BGH, Urteil vom 25.06.1964 - Aktenzeichen III ZR 90/63

DRsp Nr. 1994/6155

Rechtsstellung des überlebenden, nicht erbenden Ehegatten; Realisierung des Zugewinnausgleichs

»Der überlebende Ehegatte, der mit dem Erblasser bei dessen Tode im Güterstand der Zugewinngemeinschaft gelebt hat und weder Erbe noch Vermächtnisnehmer ist, ist gemäß § 1371 Abs. 2BGB stets auf den kleinen Pflichtteil und im Übrigen darauf angewiesen, den Ausgleich eines etwaigen Zugewinns nach den güterrechtlichen Bestimmungen zu verlangen.«

Normenkette:

BGB § 1371 Abs. 2 ;

Tatbestand:

Der Klüger ist der Witwer der im August 1960 verstorbenem Frau D., mit der er im gesetzlichen Güterstand gelebt hat. Diese hat durch Testament ihren Enkel, den Beklagten zu 1), und ihre Tochter, die Beklagte zu 2), zu Erben eingesetzt. Den Kläger hat sie testamentarisch nicht bedacht. Der Wert ihres Nachlasses beträgt nach Abzug der Nachlassverbindlichkeiten, wie unter den Parteien unstreitig ist, 8.600,65 DM.
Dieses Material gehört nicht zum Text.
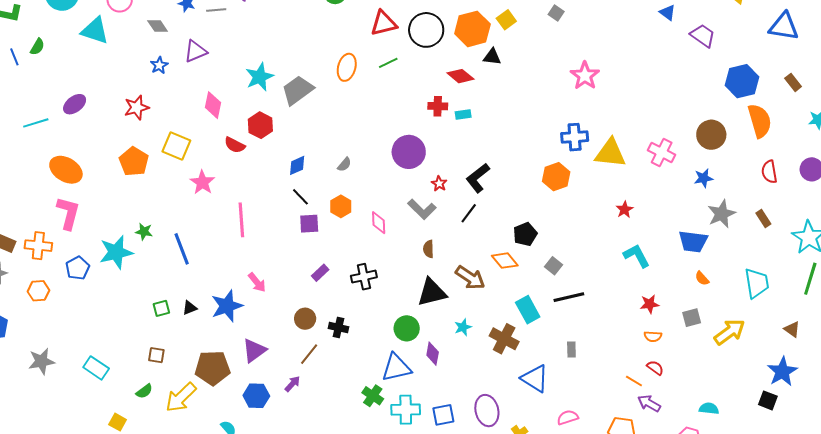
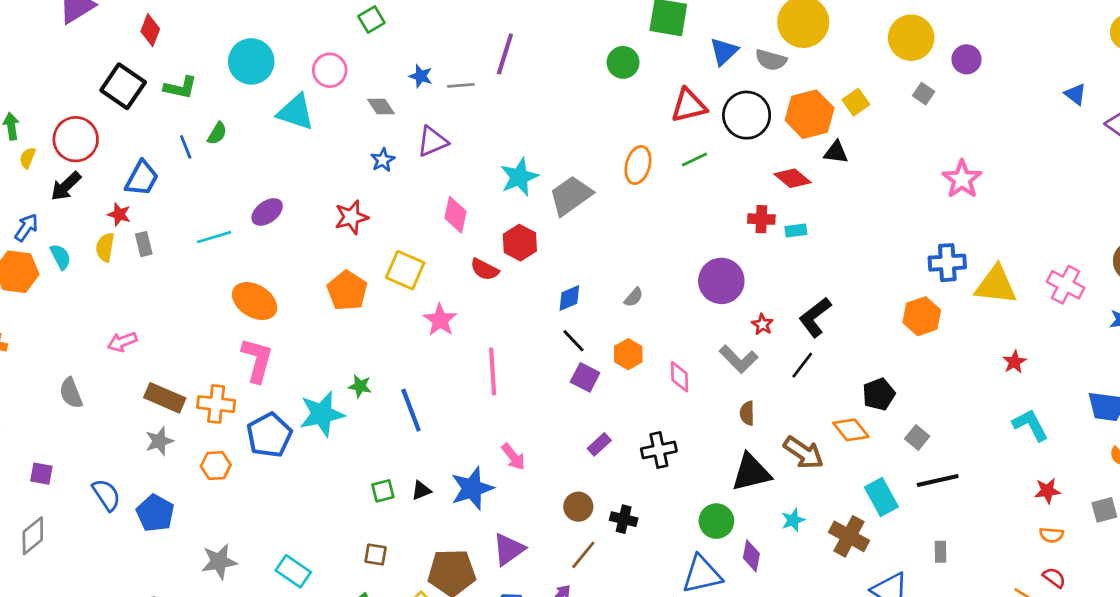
purple square: (309, 224) -> (585, 377), turned 30
blue pentagon: (78, 268) -> (269, 435), size x1.4

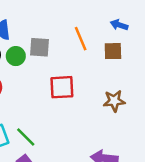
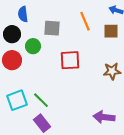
green circle: (16, 56) -> (33, 46), moved

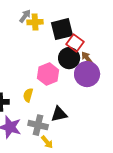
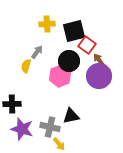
gray arrow: (25, 16) -> (37, 52), moved
black circle: (69, 58) -> (69, 61), moved
yellow semicircle: (28, 95) -> (26, 66), moved

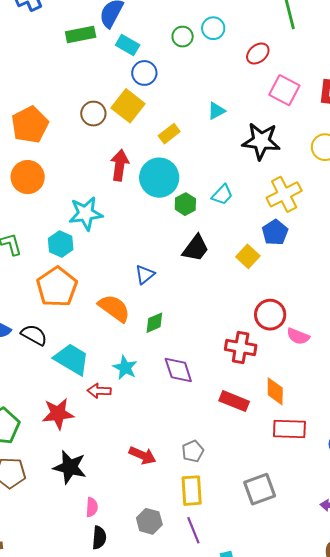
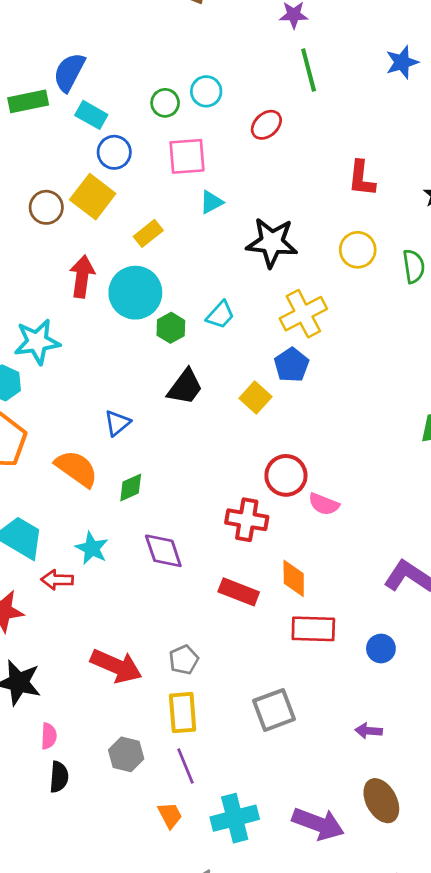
pink square: (284, 90) -> (187, 156), moved, turned -32
red arrow: (143, 455) -> (116, 666), size x1.4

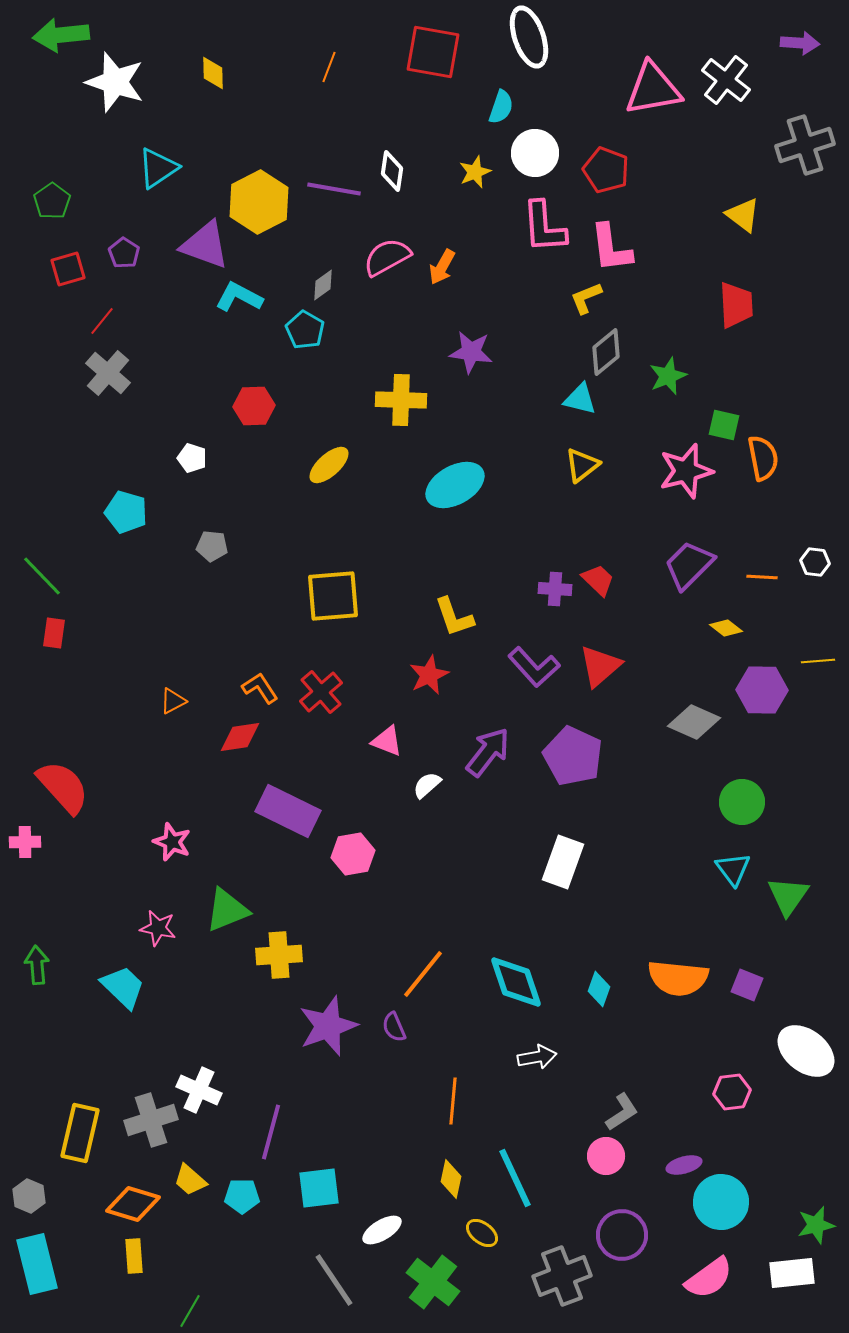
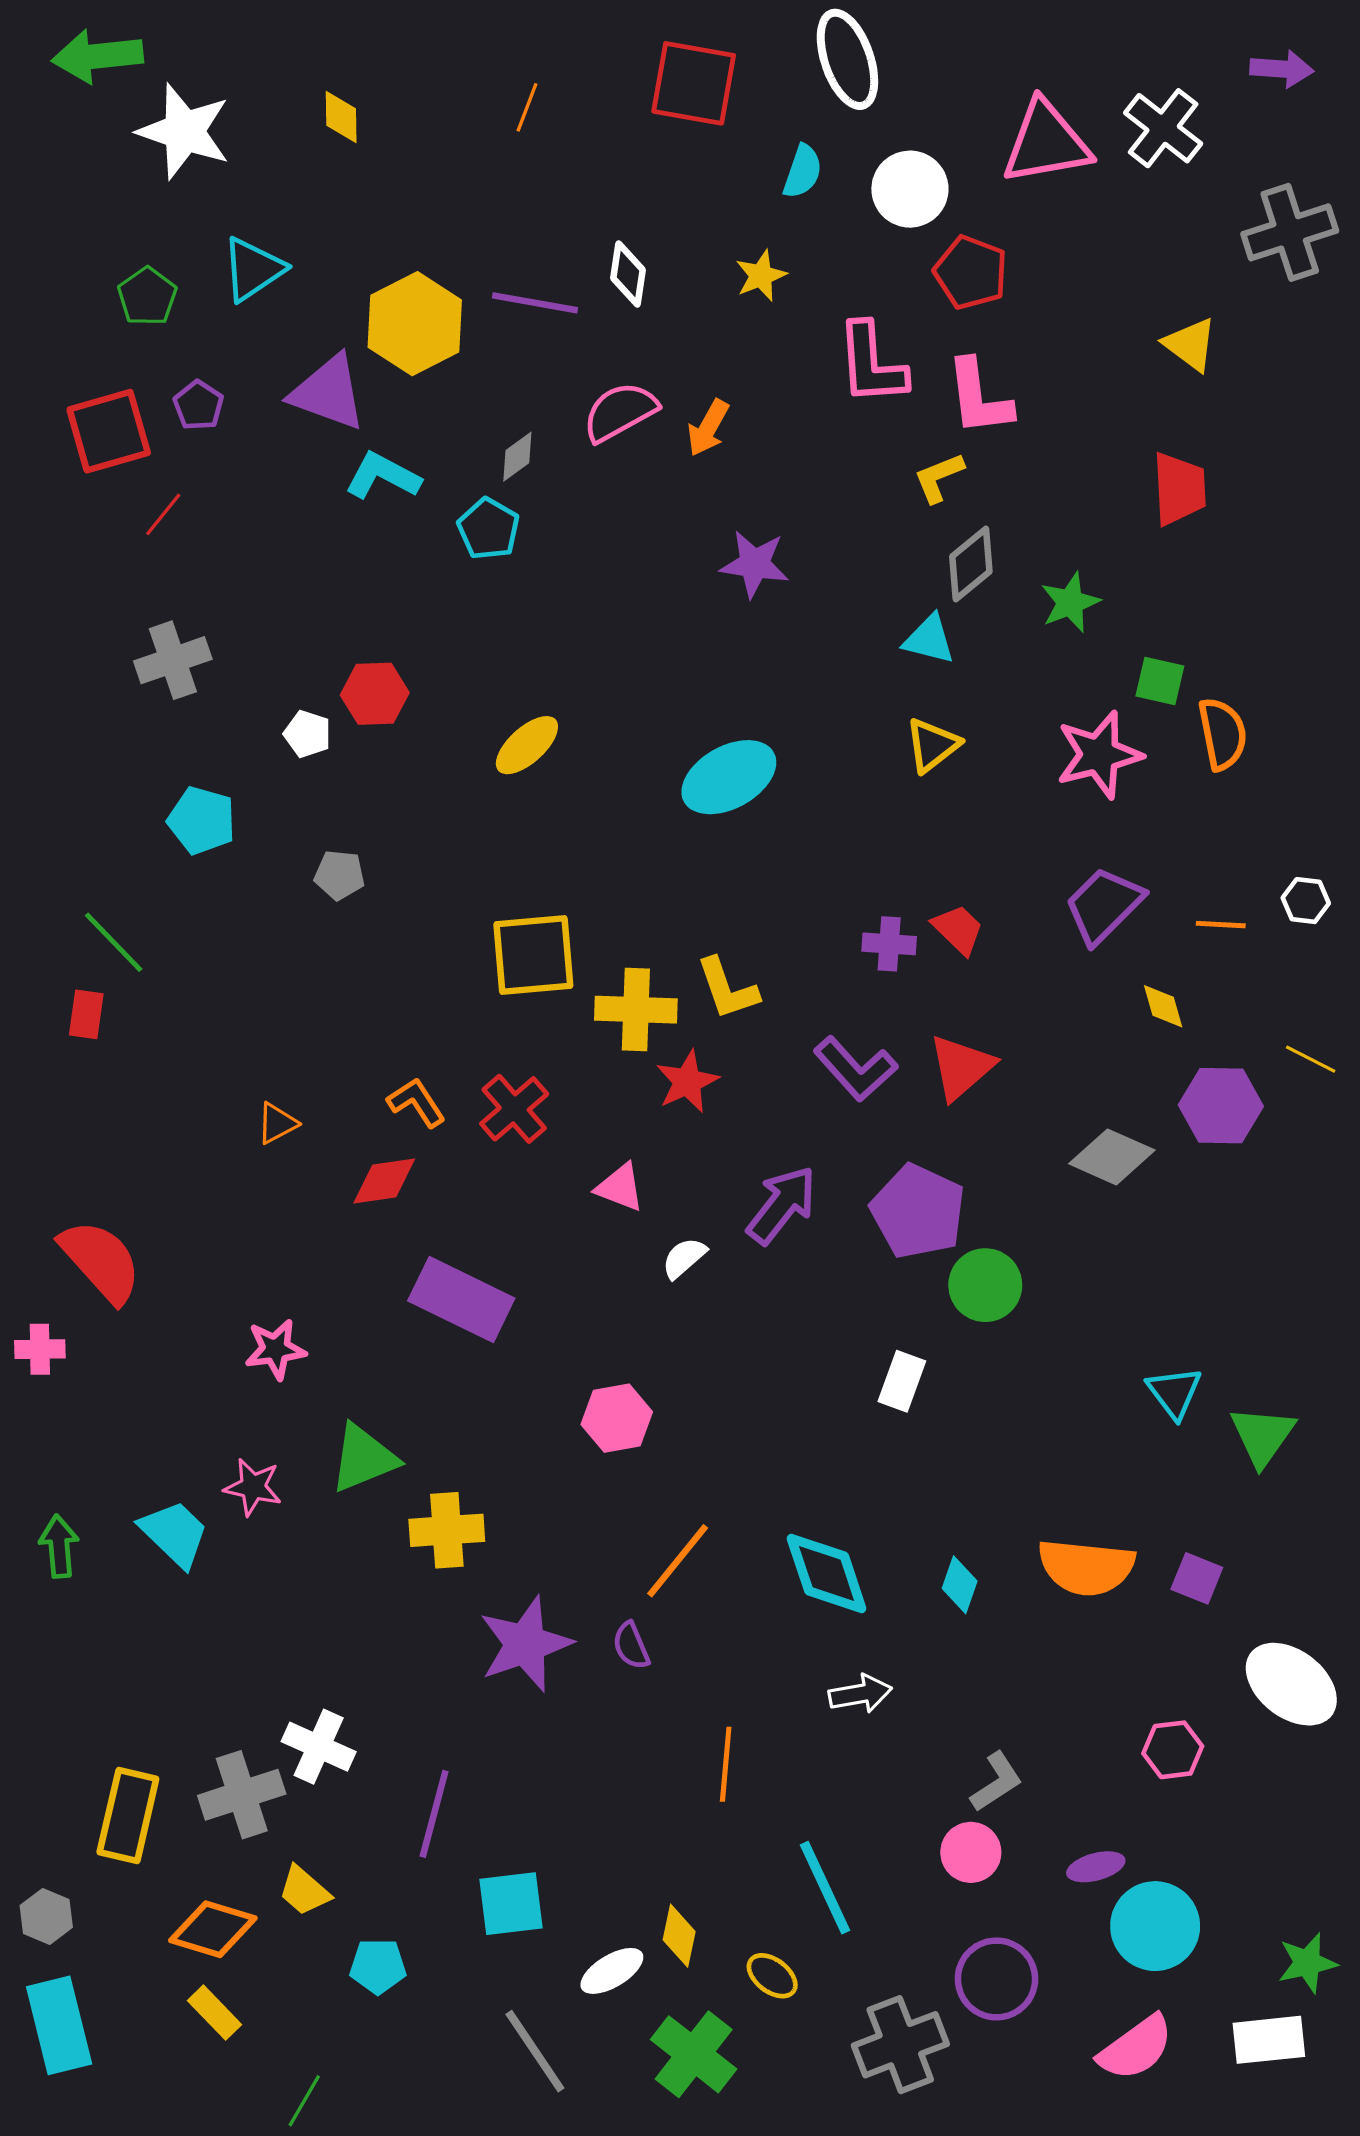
white circle: (535, 153) -> (910, 189), moved
green pentagon: (52, 201) -> (147, 296), moved
red square: (68, 269) -> (109, 431), size x1.5
gray cross: (108, 373) -> (173, 660), moved, turned 30
yellow cross: (401, 400) -> (636, 1010), moved
red hexagon: (254, 406) -> (375, 694), moved
green line: (42, 576) -> (114, 942), moved
yellow diamond: (726, 628) -> (1163, 1006), turned 36
yellow line: (818, 661) -> (1311, 1059), turned 32
green circle: (742, 802) -> (985, 1285), moved
pink star: (172, 842) -> (275, 1349), turned -30
pink hexagon: (353, 854) -> (617, 1418), moved
white rectangle: (563, 862) -> (902, 1381), size x0.7
cyan trapezoid: (123, 987) -> (174, 1533), moved
yellow diamond: (451, 1179) -> (679, 1936), moved
cyan pentagon: (242, 1196) -> (378, 1966), moved
yellow rectangle: (134, 1256) -> (215, 2013), turned -40

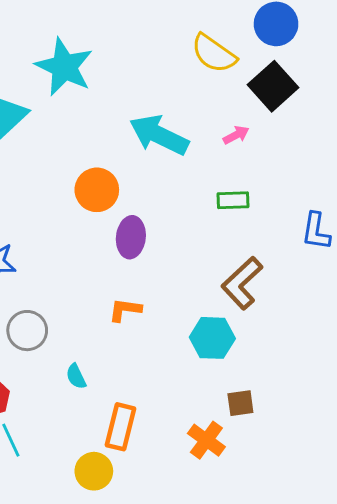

Mit der Klage macht der Kläger seinen Pflichtteilsanspruch geltend. Er ist der Ansicht, als enterbter Ehegatte, der den Ausgleich des Zugewinns nach den Vorschriften der §§ 1373 f. BGB nicht verlange, könne er einen Pflichtteil in Höhe von 1/4 des Nachlasswertes beanspruchen.

Er hat beantragt, die Beklagten als Gesamtschuldner zu verurteilen, an ihn 2.177,74 DM zu zahlen.

Die Beklagten haben um Klageabweisung gebeten.